In NUS High, I worked on a multi-year (2020 to 2022) project focused on analyzing IMU data (specifically accelerometer readings) to classify gait patterns based on whether they embodied a characteristic in Parkinson’s Disease patients known as Freezing of Gait (FoG).

This project initially started off within the Science Mentorship Programme (SMP) in 2020, where our team was grouped with Prof Arthur Tay from the NUS ECE Department. We were tasked with developing a system that could predict FoG in Parkinson’s Disease patients, specifically focused on adapting algorithms from Moore et al and Bachlin et al and using the DaphNET dataset.

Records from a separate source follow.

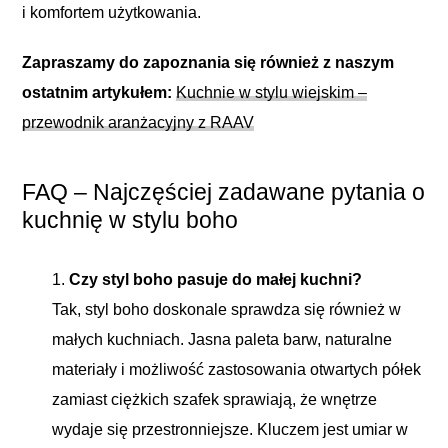
i komfortem użytkowania.
Zapraszamy do zapoznania się również z naszym
ostatnim artykułem:
Kuchnie w stylu wiejskim –
przewodnik aranżacyjny z RAAV
FAQ – Najczęściej zadawane pytania o
kuchnię w stylu boho
Czy styl boho pasuje do małej kuchni?
Tak, styl boho doskonale sprawdza się również w
małych kuchniach. Jasna paleta barw, naturalne
materiały i możliwość zastosowania otwartych półek
zamiast ciężkich szafek sprawiają, że wnętrze
wydaje się przestronniejsze. Kluczem jest umiar w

Initially, we developed a simple system by using the Moore-Bächlin Algorithm for Freeze and Energy Indices as detailed in Moore et al to calculate a simple metric known as the Freeze Index. Unlike Moore et al, which decided to identify a baseline threshold value for the freeze indices, we attempted to train a Support Vector Machine (SVM) model to identify any patterns within the 3D space. We then attempted to deploy our best-performing SVM model onto a Arduino Nano 33 BLE Board to identify real-time freeze events based off the on-board accelerometers.

We submitted this project for several local and international research fairs, including the Singapore Science and Engineering Fair (SSEF) 2021 (where we attained a Gold Award) and the HCI International Science Youth Forum (ISYF) 2021 (where we received 2nd Place for Poster Presentation). Due to our success at SSEF, we were later selected among 4 teams to represent Singapore internationally at the Global Youth Science and Technology Bowl (GYSTB) 2021 in Hong Kong, though we were unable to attend the competition physically due to COVID-19 restrictions at the time. We clinched the Third Prize at that competition.

In tandem with all this, as part of the CS4131 Mobile Application Development module at NUS High, I embarked on a side quest to design a mobile application to interface with the sensor prototype we had created and store information on the web for easy tracking and emergency activation of medical resources in case of any injury. I designed an Android application in Kotlin to interface with the sensor via Bluetooth, and relied on Firebase Cloud Firestore to store major logs and authentication. We continued to develop this prototype application past the module too.

We submitted a preliminary draft of our work to the Seventh IRC Conference on Science, Engineering and Technology (IRC-SET) 2021, presenting our work on the trained Support Vector Machine, our Arduino prototype as well as the new Android application. We clinched the Best Presenters’ Award at the conference, and our paper was published in Springer Nature as a chapter in the proceedings of the conference.

Around a year later, we restarted the project to explore more avenues of exploration. We had simply scratched the surface in terms of research development, and we wished to explore if there were better approaches to classifying the signal besides what was attained by the Moore-Bächlin Algorithm. We tested Google Cloud’s AutoML service to identify if it could handle the data collected, but it was relatively unsuccessful. We also tested many traditional ML algorithms using cuml to attempt to extract any key insights from the freeze indices.

After all this, we decided to try to map the overall accelerometer data into a 16x16 image, and try using a very small convolutional neural network (CNN) model to attempt to mimic the behaviour of the freeze index calculation, but without aggregation. It was able to classify all our data by a landslide, showing how effective a CNN would be in this sort of signal processing task. We attempted to deploy this CNN algorithm within the mobile application too.

We finally submitted this work (which has not yet been published) to the SSEF 2023, where we once again attained the Gold Award, as well as the SUTD Research and Innovation Award in Healthcare. We were also selected to present this work at the International Student Science Fair (ISSF) 2023 in Brisbane, and we attained 1st Place within the Computing & Mathematics category.

This work has been truly instrumental in building up my interest in research, and especially in doing research in fields at the intersection point between technology and healthcare, which I would take with me moving forward. I am truly indebted to my two teammates, who have been very supportive in the development of this project.